An agency policy issued Jan. 2018 states immigrants with "known physical/mental health issues" are "not amenable" to be placed in MPP.
According to D'Cruz, CBP officials offered another alternative. "On Saturday I was told, 'oh, we're happy to push her court date further out so she can go travel around Mexico getting care." Multiple visits to local doctors and a hospital in Tamaulipas confirm the care she needs is not available there. Without relatives in Mexico and with friends who work during the week, moving around is challenging for Mendoza. She said, "I told them I can't be alone in the street. I'm afraid. Last time I got into a taxi I got disoriented."

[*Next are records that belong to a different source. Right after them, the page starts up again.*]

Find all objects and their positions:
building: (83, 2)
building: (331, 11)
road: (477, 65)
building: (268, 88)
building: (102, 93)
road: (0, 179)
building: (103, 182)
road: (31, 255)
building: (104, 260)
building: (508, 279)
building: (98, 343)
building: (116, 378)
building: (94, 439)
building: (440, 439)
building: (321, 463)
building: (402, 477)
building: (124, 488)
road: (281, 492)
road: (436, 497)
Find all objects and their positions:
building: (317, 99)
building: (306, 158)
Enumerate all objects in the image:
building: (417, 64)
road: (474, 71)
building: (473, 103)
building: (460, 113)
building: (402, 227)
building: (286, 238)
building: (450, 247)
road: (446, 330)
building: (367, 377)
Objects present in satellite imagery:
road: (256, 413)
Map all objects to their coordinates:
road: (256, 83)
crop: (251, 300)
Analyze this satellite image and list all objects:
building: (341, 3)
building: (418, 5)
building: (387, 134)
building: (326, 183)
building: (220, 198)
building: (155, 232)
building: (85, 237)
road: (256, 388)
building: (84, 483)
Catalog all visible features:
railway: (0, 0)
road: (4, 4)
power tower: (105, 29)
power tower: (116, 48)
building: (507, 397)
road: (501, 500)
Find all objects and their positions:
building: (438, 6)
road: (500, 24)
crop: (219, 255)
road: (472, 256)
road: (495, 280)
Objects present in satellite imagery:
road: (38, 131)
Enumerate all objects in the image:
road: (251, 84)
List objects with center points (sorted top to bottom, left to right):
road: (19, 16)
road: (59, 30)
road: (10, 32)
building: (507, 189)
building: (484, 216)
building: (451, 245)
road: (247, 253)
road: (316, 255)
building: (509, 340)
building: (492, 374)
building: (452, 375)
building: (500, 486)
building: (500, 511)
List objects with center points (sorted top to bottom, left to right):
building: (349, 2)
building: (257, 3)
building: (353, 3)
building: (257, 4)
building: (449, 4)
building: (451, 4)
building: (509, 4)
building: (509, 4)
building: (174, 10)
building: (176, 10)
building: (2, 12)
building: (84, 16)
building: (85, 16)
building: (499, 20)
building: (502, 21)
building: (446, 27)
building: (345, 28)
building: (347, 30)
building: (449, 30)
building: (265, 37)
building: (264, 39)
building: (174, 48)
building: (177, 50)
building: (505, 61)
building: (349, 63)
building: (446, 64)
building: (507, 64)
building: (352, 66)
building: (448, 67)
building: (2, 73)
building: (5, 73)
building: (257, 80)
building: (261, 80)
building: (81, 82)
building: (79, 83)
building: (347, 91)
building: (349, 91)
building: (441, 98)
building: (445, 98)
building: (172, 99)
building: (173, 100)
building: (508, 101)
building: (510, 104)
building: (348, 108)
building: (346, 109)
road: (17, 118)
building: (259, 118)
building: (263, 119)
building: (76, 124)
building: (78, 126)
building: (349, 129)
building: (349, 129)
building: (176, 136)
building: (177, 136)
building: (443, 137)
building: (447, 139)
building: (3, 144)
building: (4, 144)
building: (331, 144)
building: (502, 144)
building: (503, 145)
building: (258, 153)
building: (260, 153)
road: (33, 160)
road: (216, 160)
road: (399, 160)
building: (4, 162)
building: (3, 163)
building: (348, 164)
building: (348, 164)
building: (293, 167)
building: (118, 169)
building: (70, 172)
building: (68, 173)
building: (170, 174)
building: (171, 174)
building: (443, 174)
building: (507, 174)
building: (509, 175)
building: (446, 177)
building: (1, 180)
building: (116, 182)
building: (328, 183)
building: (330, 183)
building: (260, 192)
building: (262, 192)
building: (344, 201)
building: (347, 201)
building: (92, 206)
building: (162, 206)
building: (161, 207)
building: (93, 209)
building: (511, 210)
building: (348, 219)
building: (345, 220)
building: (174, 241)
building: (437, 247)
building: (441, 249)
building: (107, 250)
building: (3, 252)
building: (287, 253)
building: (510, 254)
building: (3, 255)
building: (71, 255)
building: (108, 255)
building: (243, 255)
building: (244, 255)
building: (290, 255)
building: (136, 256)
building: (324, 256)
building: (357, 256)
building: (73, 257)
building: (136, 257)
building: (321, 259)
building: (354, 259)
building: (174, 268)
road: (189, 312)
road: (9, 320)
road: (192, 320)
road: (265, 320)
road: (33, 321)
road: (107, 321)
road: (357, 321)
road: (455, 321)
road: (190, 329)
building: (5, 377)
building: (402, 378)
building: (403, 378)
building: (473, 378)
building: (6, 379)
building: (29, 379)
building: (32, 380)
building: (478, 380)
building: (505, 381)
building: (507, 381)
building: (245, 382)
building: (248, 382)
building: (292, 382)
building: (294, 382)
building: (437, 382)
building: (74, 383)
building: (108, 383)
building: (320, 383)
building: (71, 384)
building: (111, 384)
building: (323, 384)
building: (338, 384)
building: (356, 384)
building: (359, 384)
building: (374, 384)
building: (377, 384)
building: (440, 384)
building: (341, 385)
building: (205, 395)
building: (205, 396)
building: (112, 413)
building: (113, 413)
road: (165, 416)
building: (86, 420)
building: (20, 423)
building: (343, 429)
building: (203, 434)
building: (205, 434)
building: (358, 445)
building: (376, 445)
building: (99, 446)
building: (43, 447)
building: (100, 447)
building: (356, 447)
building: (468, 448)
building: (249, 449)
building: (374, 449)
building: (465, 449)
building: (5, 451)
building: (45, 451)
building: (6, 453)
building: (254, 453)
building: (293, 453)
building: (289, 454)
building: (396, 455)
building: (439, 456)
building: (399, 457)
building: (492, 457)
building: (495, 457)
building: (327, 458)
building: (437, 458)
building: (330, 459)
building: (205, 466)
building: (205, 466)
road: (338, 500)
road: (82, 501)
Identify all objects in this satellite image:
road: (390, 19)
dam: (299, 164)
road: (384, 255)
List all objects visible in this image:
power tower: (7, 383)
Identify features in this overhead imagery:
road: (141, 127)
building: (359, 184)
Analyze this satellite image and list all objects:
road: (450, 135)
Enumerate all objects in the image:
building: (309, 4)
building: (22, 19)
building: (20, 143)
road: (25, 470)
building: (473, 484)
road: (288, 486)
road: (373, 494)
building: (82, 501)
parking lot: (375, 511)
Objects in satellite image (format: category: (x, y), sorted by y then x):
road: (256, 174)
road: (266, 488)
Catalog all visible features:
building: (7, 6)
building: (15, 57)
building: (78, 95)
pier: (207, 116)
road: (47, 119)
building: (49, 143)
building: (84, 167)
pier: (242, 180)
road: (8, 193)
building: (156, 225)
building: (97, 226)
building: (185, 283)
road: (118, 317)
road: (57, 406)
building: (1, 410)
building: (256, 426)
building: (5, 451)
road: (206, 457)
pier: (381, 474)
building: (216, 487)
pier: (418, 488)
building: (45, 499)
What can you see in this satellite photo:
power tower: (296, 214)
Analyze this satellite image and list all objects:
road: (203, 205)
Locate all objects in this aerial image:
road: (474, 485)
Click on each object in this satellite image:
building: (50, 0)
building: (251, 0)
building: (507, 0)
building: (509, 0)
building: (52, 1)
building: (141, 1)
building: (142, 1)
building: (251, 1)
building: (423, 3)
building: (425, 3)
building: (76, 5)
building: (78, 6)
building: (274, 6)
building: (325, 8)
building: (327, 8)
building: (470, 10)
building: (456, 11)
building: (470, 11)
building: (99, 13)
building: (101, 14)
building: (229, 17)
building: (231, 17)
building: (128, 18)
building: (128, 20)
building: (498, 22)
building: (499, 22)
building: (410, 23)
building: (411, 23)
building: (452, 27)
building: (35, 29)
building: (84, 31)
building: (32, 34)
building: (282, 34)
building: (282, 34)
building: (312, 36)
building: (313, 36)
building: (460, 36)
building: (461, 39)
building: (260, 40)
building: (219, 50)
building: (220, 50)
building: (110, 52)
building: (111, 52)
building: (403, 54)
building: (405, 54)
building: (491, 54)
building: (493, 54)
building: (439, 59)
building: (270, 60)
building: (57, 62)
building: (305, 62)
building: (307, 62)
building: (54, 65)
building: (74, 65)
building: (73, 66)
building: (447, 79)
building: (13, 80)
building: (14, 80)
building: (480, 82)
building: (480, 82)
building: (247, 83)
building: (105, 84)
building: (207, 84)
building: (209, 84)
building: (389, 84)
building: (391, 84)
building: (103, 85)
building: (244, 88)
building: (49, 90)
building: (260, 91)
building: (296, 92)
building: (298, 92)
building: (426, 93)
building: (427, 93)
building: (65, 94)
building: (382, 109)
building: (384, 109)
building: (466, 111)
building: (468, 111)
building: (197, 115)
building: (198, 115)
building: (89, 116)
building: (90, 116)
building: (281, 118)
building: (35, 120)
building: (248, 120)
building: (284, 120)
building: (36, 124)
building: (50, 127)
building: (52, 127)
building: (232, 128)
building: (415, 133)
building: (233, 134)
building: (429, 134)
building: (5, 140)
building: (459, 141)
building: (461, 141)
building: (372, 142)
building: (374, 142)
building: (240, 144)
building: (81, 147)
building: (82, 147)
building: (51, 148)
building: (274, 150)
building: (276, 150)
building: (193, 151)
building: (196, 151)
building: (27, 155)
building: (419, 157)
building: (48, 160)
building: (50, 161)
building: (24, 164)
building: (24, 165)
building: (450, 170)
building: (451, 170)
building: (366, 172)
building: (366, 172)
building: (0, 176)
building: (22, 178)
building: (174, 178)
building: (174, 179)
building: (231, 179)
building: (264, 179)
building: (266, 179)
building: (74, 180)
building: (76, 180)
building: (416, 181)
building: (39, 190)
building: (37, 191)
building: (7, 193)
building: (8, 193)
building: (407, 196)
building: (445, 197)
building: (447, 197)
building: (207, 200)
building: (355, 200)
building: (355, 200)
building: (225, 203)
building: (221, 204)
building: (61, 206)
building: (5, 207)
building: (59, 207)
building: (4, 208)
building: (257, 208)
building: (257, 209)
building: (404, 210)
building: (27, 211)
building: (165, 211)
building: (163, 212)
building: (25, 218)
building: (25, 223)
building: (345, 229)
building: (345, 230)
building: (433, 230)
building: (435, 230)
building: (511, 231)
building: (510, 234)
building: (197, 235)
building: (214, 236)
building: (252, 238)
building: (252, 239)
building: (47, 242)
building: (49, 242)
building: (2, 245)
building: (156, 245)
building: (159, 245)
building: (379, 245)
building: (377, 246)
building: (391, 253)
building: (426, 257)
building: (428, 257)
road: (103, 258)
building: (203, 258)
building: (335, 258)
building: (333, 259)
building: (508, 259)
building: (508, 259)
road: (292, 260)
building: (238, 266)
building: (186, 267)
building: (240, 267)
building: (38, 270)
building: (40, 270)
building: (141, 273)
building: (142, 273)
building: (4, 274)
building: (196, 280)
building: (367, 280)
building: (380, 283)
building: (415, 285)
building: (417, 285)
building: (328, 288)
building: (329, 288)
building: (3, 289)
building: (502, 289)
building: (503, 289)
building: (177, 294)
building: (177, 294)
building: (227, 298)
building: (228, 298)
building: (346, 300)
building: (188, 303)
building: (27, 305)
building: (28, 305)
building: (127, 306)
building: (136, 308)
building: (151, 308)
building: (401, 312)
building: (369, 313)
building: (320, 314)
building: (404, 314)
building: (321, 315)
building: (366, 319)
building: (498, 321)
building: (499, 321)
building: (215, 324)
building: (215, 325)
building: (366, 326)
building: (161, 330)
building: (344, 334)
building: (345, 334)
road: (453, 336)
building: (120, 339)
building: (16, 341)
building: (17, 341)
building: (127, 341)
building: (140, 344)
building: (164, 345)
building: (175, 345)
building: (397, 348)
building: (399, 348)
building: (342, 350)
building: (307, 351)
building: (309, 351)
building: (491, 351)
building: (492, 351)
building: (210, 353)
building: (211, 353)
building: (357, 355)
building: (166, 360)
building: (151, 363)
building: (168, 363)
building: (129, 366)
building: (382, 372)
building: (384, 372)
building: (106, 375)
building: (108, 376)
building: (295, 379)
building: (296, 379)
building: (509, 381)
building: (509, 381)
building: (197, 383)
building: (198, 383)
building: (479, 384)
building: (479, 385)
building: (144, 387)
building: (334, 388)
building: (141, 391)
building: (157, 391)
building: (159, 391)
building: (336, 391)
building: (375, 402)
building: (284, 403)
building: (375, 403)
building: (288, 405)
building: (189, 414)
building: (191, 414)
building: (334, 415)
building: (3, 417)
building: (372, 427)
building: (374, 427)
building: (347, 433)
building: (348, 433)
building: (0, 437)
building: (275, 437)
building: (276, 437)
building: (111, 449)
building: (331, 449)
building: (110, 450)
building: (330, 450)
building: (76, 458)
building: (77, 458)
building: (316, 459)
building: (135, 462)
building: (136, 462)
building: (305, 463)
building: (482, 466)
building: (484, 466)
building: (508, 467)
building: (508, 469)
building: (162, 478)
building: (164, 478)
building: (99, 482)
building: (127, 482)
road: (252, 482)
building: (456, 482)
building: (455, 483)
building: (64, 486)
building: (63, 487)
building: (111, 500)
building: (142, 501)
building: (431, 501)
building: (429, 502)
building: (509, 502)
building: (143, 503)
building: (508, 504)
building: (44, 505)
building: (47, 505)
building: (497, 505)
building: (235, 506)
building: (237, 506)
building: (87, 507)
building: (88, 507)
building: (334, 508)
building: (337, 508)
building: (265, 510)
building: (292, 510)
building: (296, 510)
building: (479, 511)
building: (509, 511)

The disease has progressed so quickly, that Mendoza says she struggles to see the purses she made for her grandchildren in April for Mother's Day. Time is running out. "Before I lose my sight, I want to see my children and meet my grand-kids," Mendoza said. She's hoping CBP uses discretion to releases her into the U.S. under her own recognizance instead of continuing on MPP.
On Sunday, she left her attorney's office guided by the hand of a Cuban friend. They boarded a public bus emblazoned with St. Jude, the patron saint for desperate cases and lost causes.
When they returned to try again Monday, CBP denied their claim, sent them away, and called them back to the bridge. At that time, Mendoza, who is also epileptic, began shaking. She was taken into a Valley hospital emergency room. She was then returned to Mexico. D'Cruz says they've reached out to lawmakers hoping they can help change her situation.